The example of the customer Münzing Chemie GmbH shows how production optimization using BCAP (Bilfinger Connected Asset Performance) can be carried out solely on the basis of sensor data while maintaining full plant availability. The project started at the beginning of 2019 and demonstrates how batch output in the powder additive plant can be increased using the Recommender Model and the Virtual Sensor. Bilfinger is working together with Münzing Chemie GmbH as a full-service provider.
|Name:||Münzing Chemie GmbH|
|Focus:||Mixing plant for construction additives|
Münzing Chemie GmbH wanted to increase production in its powder additive plant. In the plant, the chemical raw material is applied in liquid form to a silicate and thus solidified into a powder.
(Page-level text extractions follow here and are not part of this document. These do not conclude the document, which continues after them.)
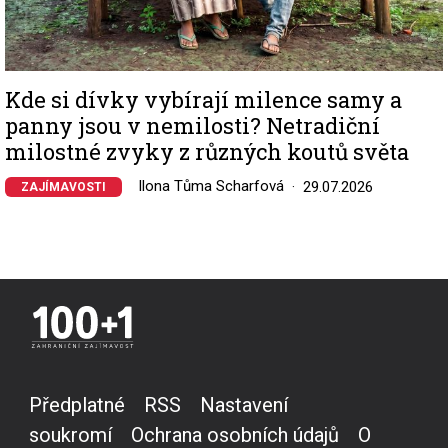
Kde si dívky vybírají milence samy a
panny jsou v nemilosti? Netradiční
milostné zvyky z různých koutů světa
Ilona Tůma Scharfová
29.07.2026
ZAJÍMAVOSTI
Předplatné
RSS
Nastavení
soukromí
Ochrana osobních údajů
O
It was important to avoid any interruption of production that could become necessary due to a physical adjustment of the powder additive plant. The optimization of the production process was therefore based solely on data obtained. Achievement of the optimization goals was to be measured by the increase in the batch output of the powder additive plant.
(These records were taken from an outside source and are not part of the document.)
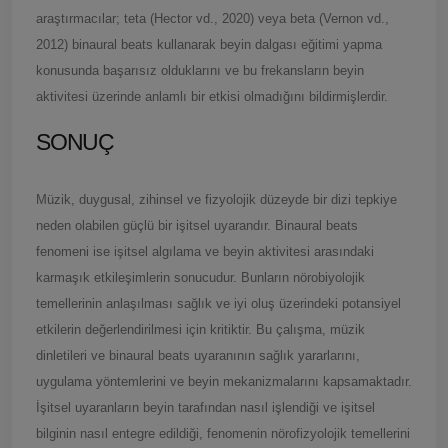
araştırmacılar; teta (Hector vd., 2020) veya beta (Vernon vd.,
2012) binaural beats kullanarak beyin dalgası eğitimi yapma
konusunda başarısız olduklarını ve bu frekansların beyin
aktivitesi üzerinde anlamlı bir etkisi olmadığını bildirmişlerdir.
SONUÇ
Müzik, duygusal, zihinsel ve fizyolojik düzeyde bir dizi tepkiye
neden olabilen güçlü bir işitsel uyarandır. Binaural beats
fenomeni ise işitsel algılama ve beyin aktivitesi arasındaki
karmaşık etkileşimlerin sonucudur. Bunların nörobiyolojik
temellerinin anlaşılması sağlık ve iyi oluş üzerindeki potansiyel
etkilerin değerlendirilmesi için kritiktir. Bu çalışma, müzik
dinletileri ve binaural beats uyaranının sağlık yararlarını,
uygulama yöntemlerini ve beyin mekanizmalarını kapsamaktadır.
İşitsel uyaranların beyin tarafından nasıl işlendiği ve işitsel
bilginin nasıl entegre edildiği, fenomenin nörofizyolojik temellerini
The optimization of the production process, however, was not only intended to reduce mixing times. Other objectives included improved preparation times, such as earlier possible preparation of the next batch production, together with optimized cleaning of the plant.
„The Recommender Model fully met our expectations: It was possible to achieve the optimization solely on the basis of sensor data and without any intervention in the existing plant. The increase in production capacity with identical product quality is a clear benefit for Münzing Chemie GmbH.“
Sven Scholz , Plant Manager, Münzing Chemie GmbH
Münzing Chemie GmbH succeeded in optimizing production while maintaining quality using the Recommender Model. The sum of the shortened mixing times results in an additional daily batch of output. The time gained can also be used for maintenance or cleaning processes. This means that a significant increase in production was achieved without the need for physical modifications to the powder additive plant. Plant availability was also ensured during the optimization phase. The Virtual Sensor made it possible to generate reliable predictions of product quality in real time. This eliminates the need for time-consuming sampling and analysis in the laboratory, and quality can be monitored directly.
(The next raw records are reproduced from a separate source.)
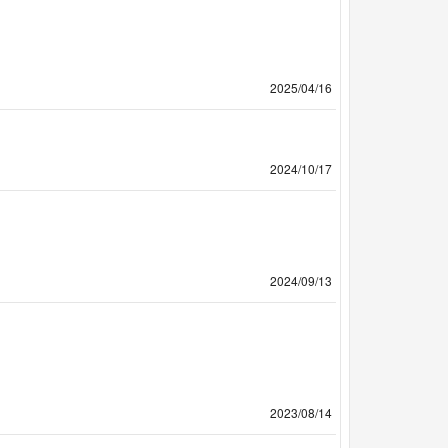
2025/04/16
2024/10/17
2024/09/13
2023/08/14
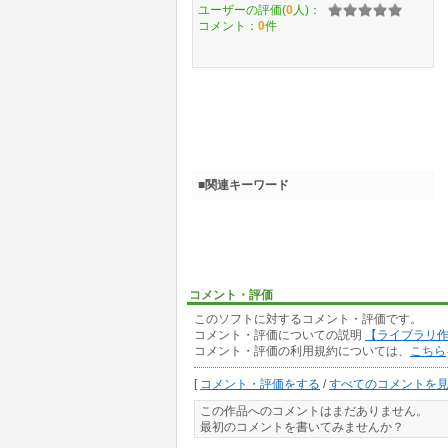
ユーザーの評価(
0
人)：
コメント：
0
件
■関連キーワード
コメント・評価
このソフトに対するコメント・評価です。
コメント・評価についての説明
【ライブラリ
コメント・評価の利用規約については、
こちら
[
コメント・評価をする
/
すべてのコメントを
この作品へのコメントはまだありません。
最初のコメントを書いてみませんか？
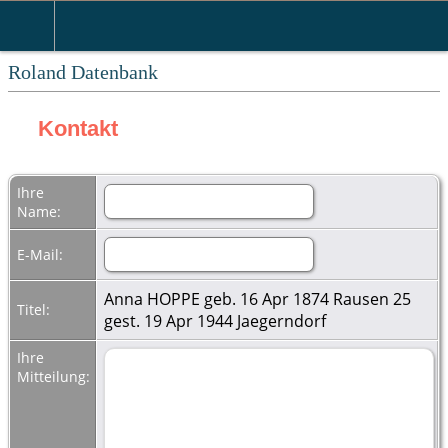
Roland Datenbank
Kontakt
Ihre
Name:
E-Mail:
Anna HOPPE geb. 16 Apr 1874 Rausen 25
Titel:
gest. 19 Apr 1944 Jaegerndorf
Ihre
Mitteilung:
The user benefits from other advantages, such as the visual display of all process-relevant information in a dashboard. With the dashboard, the operator has a tool at his disposal that allows him to optimize mixing times. Feedback from the plant operators via the dashboard also supports the optimization processes.
As a further benefit, the vibration sensor provides data that can be used for smart alerting, condition monitoring and predictive maintenance.